Opinion
01-01107
Argued March 5, 2002
June 3, 2002
In a proceeding pursuant to CPLR article 78, inter alia, to review a determination of the respondent Board of Zoning Appeals for the Village of Dobbs Ferry, dated March 1, 2000, which, after a hearing, denied the petitioner's application for certain area variances, the appeals are from a judgment of the Supreme Court, Westchester County (Cowhey, J.), entered January 9, 2001, which granted the petition, annulled the determination, and remitted the matter to the Board of Zoning Appeals for the Village of Dobbs Ferry with directions to grant the area variances.
Thacher Proffitt Wood, White Plains, N.Y. (Kevin J. Plunkett and Lino J. Sciarretta of counsel), for appellants.
Robert I. Eber, Tarrytown, N.Y., for intervenors respondents-appellants Allen W. Hale, Anne J. Day, Ron Gutfleisch, Stacey Sorrow, and Michael Kera.
Becker, Glynn, Melamed Muffly, LLP, New York, N.Y. (Rachel Korn Wasserman, pro se, of counsel), for intervenors respondents-appellants Rachel Korn Wasserman and Steven L. Wasserman.
Ecker, Loehr, Ecker Ecker, LLP, Yonkers, N.Y. (Lawrence H. Ecker of counsel), for respondents.
DAVID S. RITTER, J.P., GLORIA GOLDSTEIN, WILLIAM D. FRIEDMANN, DANIEL F. LUCIANO, JJ.
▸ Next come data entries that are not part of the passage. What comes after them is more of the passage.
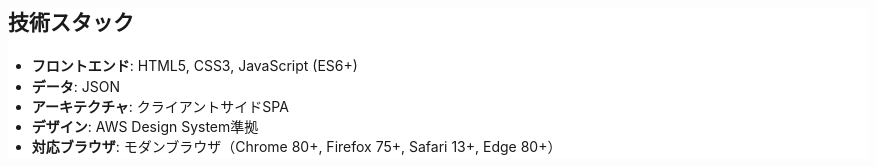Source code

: ## 技術スタック

- **フロントエンド**: HTML5, CSS3, JavaScript (ES6+)
- **データ**: JSON
- **アーキテクチャ**: クライアントサイドSPA
- **デザイン**: AWS Design System準拠
- **対応ブラウザ**: モダンブラウザ（Chrome 80+, Firefox 75+, Safari 13+, Edge 80+）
ORDERED that the judgment is reversed, on the law, with one bill of costs payable to the appellants appearing separately and filing separate briefs, the petition is denied, the determination is confirmed, and the proceeding is dismissed on the merits.
Contrary to the determination of the Supreme Court, we find that the denial of the requested area variances was not arbitrary and capricious. The Board of Zoning Appeals for the Village of Dobbs Ferry (hereinafter the Board) properly considered all of the factors set forth in Village Law § 7-712-b(3)(b). The Board's determination that the detriment to the community would outweigh the benefit to the petitioners if the variances were granted is supported by substantial evidence in the record and has a rational basis (see Matter of Sasso v. Osgood, 86 N.Y.2d 374; Matter of David Park Estates v. Trotta, 283 A.D.2d 429). The determination, therefore, should not have been disturbed (see Matter of Fuhst v. Foley, 45 N.Y.2d 441).
RITTER, J.P., GOLDSTEIN, FRIEDMANN and LUCIANO, JJ., concur.